The Game Played On. The Future Was in the Ads. Pasifika and Crypto in 2025

While fans tuned in for hits and highlights, crypto quietly claimed prime time - and most missed it.


Anyone who watched the broadcast of the hugely celebrated recent Toa Samoa vs MMT Tonga National Rugby League Pacific Championship game in Brisbane would’ve either noticed this — or completely missed it.


The video replays and highlights were preceded by Swyftx crypto ad stings.


Bitcoin. Ethereum. Front and centre.


Yet in my constant advocacy of this space over the past few years, most people in my Moana Pasifika community still dismiss it as a scam, a Ponzi scheme — a passing fad that will disappear.


So while many in our community remain skeptical, the rest of the world is quietly moving forward in front of our faces.


Blockchain is no longer “on the way.”


It’s already here — going mainstream. Embedded. Inevitable.


Literally moving into sporting and financial spaces our Moana Pasifika diaspora know well.

Visa and Mastercard are literally building with blockchain now.

Western Union — used heavily by our diaspora and families for remittances — is now partnering with Solana.

Global financial infrastructure is being rebuilt in real time.


And yet still — lack of interest or urgency from our institutions and leadership.


As artists, our job has never been to chase trends —

It’s to anticipate shifts, to imagine the unseen, to acknowledge what was, what is, and what could be.

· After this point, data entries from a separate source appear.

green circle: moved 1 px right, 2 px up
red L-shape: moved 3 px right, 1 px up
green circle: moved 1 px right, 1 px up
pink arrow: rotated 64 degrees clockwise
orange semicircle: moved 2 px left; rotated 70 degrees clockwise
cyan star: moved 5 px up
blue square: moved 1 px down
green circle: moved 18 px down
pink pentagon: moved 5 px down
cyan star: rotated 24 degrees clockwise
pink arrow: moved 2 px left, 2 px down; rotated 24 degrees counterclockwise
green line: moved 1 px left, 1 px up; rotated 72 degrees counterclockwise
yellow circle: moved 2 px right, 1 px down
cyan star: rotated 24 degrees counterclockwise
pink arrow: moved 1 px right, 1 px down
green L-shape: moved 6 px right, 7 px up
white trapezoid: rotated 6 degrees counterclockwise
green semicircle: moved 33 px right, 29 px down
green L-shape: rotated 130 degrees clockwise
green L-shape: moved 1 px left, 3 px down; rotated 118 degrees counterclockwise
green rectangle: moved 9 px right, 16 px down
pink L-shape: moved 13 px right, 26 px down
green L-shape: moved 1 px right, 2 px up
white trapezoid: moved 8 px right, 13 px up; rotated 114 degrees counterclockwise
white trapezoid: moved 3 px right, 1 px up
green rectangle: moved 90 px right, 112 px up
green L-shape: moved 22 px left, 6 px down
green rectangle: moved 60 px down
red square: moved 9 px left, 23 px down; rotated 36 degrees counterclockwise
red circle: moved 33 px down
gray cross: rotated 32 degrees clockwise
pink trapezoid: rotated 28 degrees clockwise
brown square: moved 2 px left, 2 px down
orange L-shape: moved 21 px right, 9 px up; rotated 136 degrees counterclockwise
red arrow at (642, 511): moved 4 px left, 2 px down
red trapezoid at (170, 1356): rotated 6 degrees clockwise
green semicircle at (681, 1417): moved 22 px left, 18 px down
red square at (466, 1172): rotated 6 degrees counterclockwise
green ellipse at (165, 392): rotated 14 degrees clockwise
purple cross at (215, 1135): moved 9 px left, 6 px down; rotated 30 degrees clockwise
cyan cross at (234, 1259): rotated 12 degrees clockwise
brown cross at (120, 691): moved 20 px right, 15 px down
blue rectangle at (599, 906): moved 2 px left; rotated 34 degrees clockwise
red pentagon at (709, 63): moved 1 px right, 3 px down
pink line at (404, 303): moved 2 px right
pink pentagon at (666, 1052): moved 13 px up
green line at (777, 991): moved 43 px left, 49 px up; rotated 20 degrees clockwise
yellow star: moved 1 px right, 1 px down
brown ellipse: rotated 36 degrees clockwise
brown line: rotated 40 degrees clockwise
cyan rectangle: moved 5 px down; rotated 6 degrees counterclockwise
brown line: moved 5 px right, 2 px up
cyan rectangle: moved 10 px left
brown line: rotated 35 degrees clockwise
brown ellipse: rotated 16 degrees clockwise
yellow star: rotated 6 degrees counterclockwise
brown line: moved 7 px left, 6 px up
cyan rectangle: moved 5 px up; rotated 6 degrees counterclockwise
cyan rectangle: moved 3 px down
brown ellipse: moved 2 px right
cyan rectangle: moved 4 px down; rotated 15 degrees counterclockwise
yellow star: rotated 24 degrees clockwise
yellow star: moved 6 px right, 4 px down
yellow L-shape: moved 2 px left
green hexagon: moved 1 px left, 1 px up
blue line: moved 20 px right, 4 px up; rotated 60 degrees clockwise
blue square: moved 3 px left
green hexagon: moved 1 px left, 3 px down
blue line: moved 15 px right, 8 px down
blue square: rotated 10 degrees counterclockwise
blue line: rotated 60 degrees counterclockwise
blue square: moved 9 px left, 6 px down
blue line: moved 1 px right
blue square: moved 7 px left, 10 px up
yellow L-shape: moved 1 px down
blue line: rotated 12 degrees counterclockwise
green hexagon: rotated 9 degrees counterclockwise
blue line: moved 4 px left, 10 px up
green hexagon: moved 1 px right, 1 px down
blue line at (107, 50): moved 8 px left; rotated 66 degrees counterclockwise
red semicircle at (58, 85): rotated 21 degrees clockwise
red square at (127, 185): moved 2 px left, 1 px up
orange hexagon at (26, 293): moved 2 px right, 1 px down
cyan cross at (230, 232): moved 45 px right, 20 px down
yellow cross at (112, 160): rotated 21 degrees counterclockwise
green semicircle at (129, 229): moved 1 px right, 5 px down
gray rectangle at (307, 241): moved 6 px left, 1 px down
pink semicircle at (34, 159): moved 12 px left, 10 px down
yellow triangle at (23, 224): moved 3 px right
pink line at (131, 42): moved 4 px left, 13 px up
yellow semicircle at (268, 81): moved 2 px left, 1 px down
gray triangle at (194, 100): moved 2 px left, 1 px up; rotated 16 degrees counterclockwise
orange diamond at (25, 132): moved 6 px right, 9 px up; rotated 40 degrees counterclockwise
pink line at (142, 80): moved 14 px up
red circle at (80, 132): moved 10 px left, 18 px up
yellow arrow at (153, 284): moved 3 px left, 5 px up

To predict what’s coming, and to help communities make sense of it.

To make art that demonstrates it or comments on it.


Many of the spaces I’ve advocated for crypto and blockchain in — creative institutions, cultural orgs, education — are understandably tethered to centralized systems and funding.

Systems that rely on predictability and the status quo for their survival.


That’s why the pushback against decentralisation was understandable and expected.

But they seriously, really need to pay attention.


For every action, there is an equal and opposite reaction.


The global collapse in trust across centralised media, governments, and Big Tech has sparked this opposite force of decentralisation.


Bitcoin — the most decentralised technology on the planet — is now mainstream in front of Pacific audiences, and yet most will still dismiss it.


We’re not just watching the future unfold — We’re watching it try to include us.


The question is:

Will we get in the game — or just watch the replays?